Let $g : x \mapsto \displaystyle \prod_{k=1}^n (x_k-x)$. For any $b,x \in \mathbb{R}$, let $$A_b(x)=\begin{pmatrix}x_1+x&a+x&a+x&...&a+x\\ b+x&x_2+x&a+x&...&a+x\\b+x&b+x&x_3+x&...&a+x\\\vdots&\vdots&\vdots&\vdots&\vdots\\b+x&b+x&b+x&...&x_n+x \end{pmatrix}$$
It is easy to see that the function $f : x \mapsto \det(A_b(x))$ is a polynomial function of degree $1$ (you can see this by substracting the first column to all the other columns, and then develop the determinant w.r.t the first column).
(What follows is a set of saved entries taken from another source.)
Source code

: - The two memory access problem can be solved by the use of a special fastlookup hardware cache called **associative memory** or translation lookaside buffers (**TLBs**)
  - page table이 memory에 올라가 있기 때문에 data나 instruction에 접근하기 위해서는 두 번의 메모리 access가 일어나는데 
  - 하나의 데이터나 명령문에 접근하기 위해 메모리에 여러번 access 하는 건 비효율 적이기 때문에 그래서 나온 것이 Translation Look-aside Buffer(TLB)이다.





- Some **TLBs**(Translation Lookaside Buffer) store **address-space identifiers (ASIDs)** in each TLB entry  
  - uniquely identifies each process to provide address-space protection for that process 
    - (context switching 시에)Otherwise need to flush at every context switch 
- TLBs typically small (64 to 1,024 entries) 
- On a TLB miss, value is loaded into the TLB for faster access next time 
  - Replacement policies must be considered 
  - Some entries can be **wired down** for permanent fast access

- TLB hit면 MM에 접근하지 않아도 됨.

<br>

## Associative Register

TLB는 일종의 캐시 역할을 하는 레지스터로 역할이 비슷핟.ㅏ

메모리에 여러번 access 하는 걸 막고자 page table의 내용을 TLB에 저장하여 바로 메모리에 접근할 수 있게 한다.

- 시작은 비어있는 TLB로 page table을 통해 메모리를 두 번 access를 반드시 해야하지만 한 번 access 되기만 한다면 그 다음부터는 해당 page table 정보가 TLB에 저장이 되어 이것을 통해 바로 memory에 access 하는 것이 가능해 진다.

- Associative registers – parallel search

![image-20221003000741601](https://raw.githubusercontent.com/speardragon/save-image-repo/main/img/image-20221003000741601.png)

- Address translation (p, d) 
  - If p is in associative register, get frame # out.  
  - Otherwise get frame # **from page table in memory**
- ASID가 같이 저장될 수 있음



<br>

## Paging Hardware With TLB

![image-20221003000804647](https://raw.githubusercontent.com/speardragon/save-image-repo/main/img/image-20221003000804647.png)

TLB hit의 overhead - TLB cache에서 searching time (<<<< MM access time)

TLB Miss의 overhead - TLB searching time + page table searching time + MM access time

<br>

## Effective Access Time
But one has directly $\displaystyle f(-a)=g(a)$ and $\displaystyle f(-b)=g(b)$, so for every $x \in \mathbb{R}$, and $b \neq a$, one has
$$f(x)=\dfrac{f(-b)-f(-a)}{-b+a}(x+a)+f(-a) = -\dfrac{g(b) - g(a)}{b-a}(x+a) +g(a)$$
which gives (still for $b \neq a$)
$$\det(A_b(0))=f(0) =g(a) -a\dfrac{g(b) - g(a)}{b-a} $$
Now, since $b \mapsto \det(A_b(0))$ is polynomial, then it is continuous, so $\displaystyle \det(A_a(0))=\lim_{b \rightarrow a} \det(A_b(0))$.
One gets
$$\det(A_a(0))=g(a)-g'(a)a$$
i.e. finally
$$\boxed{\begin{vmatrix}x_1&a&a&...&a\\ a&x_2&a&...&a\\a&a&x_3&...&a\\\vdots&\vdots&\vdots&\vdots&\vdots\\a&a&a&...&x_n \end{vmatrix} = \prod_{k=1}^n (x_k-a) + a \sum_{k=1}^n \prod_{l=1, l\neq k}^n (x_l-a)}$$